Torre Delgadillo Aldo
Departamento de Gastroenterología, Instituto Nacional de Ciencias Médicas y Nutrición Salvador Zubirán, México, D.F.
Rev Gastroenterol Mex. 2005 Jul-Sep;70(3):299-311.
Ascites is the most common complication of cirrhosis and is associated with 50% mortality at 2 years if patients do not receive orthotopic liver transplantation. Recently the International Ascites Club defined ascites into three groups: In grade I ascites fluid is detected only by ultrasound; in grade II, ascites is moderate with symmetrical distention of the abdomen; and in Grade 3 ascites is large or tense with marked abdominal distention. About 10% of patients with ascites are refractory to treatment with diuretics. In refractory ascites, patients do not respond to highest doses of diuretics (spironolactone 400 mg/day and furosemide 160 mg/ day) or develop side effects (hyperkalemia, hyponatremia, hepatic encephalopathy, or renal failure) that prohibit their use. Patients may be treated either by repeated large volume paracentesis plus albumin or transjugular intrahepatic portosystemic shunts (TIPS). Dilutional hyponatremia in cirrhotic patients is defined as serum sodium < or = 130 mEq/L in the presence of an expanded extracellular fluid volume, as indicated by the presence of ascites and/or edema. This complication of cirrhotic patients with ascites has recently gained attention given that several reports indicate that when serum sodium concentration is combined with the Model for End-Stage liver disease (MELD) it improves the prognostic accuracy of MELD score in patients awaiting orthotopic liver transplant (OLT). The first step in the management of dilutional hyponatremia is fluid restriction and discontinuation of diuretics. Water restriction at 1,000 mL/day helps prevent the progressive decrease in serum sodium concentration but usually does not correct hyponatremia in most cases. Actually are developing drugs that are active orally and act by selectively antagonizing the specific receptors (V2 receptor) of arginine vasopressin. These agents act in the distal collecting ducts of the kidneys, by increasing solute free water excretion and, thus, improving serum sodium concentration in hyponatremic patients.

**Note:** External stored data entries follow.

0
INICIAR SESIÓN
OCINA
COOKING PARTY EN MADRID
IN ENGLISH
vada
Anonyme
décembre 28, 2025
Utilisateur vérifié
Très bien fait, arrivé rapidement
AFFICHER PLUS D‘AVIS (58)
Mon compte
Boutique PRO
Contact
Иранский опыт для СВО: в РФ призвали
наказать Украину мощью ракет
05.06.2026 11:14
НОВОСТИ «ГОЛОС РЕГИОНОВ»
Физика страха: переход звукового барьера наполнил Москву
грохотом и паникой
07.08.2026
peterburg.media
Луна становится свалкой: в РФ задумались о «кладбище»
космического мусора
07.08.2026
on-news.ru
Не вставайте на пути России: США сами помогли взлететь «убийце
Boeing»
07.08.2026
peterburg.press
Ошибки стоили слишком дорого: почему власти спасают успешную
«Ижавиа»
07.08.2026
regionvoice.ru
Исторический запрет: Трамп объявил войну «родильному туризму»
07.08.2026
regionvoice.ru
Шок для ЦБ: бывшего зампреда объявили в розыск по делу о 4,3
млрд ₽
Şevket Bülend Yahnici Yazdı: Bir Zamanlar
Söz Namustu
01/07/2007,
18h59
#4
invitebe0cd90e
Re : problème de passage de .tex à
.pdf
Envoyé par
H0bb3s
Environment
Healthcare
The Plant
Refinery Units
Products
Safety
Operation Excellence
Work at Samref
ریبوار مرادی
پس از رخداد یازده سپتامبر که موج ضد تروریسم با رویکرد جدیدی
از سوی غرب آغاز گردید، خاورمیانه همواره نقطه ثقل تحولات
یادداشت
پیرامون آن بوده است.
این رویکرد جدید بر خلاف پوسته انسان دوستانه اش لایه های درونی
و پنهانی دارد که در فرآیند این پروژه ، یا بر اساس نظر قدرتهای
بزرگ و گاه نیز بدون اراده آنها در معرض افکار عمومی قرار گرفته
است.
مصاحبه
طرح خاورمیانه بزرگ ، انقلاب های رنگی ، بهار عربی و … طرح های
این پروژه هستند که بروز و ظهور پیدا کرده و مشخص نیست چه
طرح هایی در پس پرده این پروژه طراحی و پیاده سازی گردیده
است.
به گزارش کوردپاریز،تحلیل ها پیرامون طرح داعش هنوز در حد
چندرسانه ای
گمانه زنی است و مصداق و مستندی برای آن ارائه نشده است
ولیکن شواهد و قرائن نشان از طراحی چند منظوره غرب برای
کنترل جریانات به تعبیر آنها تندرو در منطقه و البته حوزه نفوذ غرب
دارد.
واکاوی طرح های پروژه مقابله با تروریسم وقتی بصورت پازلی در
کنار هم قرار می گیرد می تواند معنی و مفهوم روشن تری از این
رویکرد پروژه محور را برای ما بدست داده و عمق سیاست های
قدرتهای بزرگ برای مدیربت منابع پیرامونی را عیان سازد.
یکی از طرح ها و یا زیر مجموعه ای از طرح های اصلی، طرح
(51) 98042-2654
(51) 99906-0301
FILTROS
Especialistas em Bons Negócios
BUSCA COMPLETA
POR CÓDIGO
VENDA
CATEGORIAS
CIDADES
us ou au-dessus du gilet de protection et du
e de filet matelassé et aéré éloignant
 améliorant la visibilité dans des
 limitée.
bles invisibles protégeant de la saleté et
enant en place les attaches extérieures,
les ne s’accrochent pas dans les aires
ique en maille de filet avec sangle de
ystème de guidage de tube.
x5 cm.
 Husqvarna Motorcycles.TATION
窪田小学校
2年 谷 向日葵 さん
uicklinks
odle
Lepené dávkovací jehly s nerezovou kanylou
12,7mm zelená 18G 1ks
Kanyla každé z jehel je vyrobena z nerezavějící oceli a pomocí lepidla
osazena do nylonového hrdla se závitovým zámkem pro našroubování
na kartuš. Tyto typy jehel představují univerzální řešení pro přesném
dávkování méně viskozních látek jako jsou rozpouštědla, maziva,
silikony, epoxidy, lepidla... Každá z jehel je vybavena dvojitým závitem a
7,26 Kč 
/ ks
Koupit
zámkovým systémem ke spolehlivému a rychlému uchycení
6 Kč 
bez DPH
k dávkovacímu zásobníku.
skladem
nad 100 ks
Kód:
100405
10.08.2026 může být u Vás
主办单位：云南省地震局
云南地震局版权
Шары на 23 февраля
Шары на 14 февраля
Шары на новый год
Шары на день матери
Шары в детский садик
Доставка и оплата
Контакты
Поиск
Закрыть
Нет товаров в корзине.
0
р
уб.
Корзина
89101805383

腹水是肝硬化最常见的并发症,如果患者不接受原位肝移植,2年内死亡率可达50%。最近,国际腹水俱乐部将腹水分为三组:I级腹水仅通过超声检测到;II级腹水为中度,腹部对称膨隆;III级腹水量大或张力高,腹部明显膨隆。约10%的腹水患者对利尿剂治疗无效。在顽固性腹水中,患者对最高剂量的利尿剂(螺内酯400mg/天和呋塞米160mg/天)无反应,或出现禁止使用这些药物的副作用(高钾血症、低钠血症、肝性脑病或肾衰竭)。患者可通过反复大量腹腔穿刺放液加白蛋白或经颈静脉肝内门体分流术(TIPS)进行治疗。肝硬化患者的稀释性低钠血症定义为在细胞外液量增加的情况下血清钠≤130mEq/L,腹水和/或水肿的存在表明了这一点。鉴于一些报告表明,当血清钠浓度与终末期肝病模型(MELD)相结合时,可提高等待原位肝移植(OLT)患者MELD评分的预后准确性,肝硬化腹水患者的这一并发症最近受到了关注。稀释性低钠血症管理的第一步是限制液体摄入并停用利尿剂。每天限制饮水1000mL有助于防止血清钠浓度逐渐下降,但在大多数情况下通常无法纠正低钠血症。实际上正在研发口服活性药物,其作用是选择性拮抗精氨酸加压素的特定受体(V2受体)。这些药物作用于肾脏的远曲小管,通过增加无溶质自由水排泄,从而提高低钠血症患者的血清钠浓度。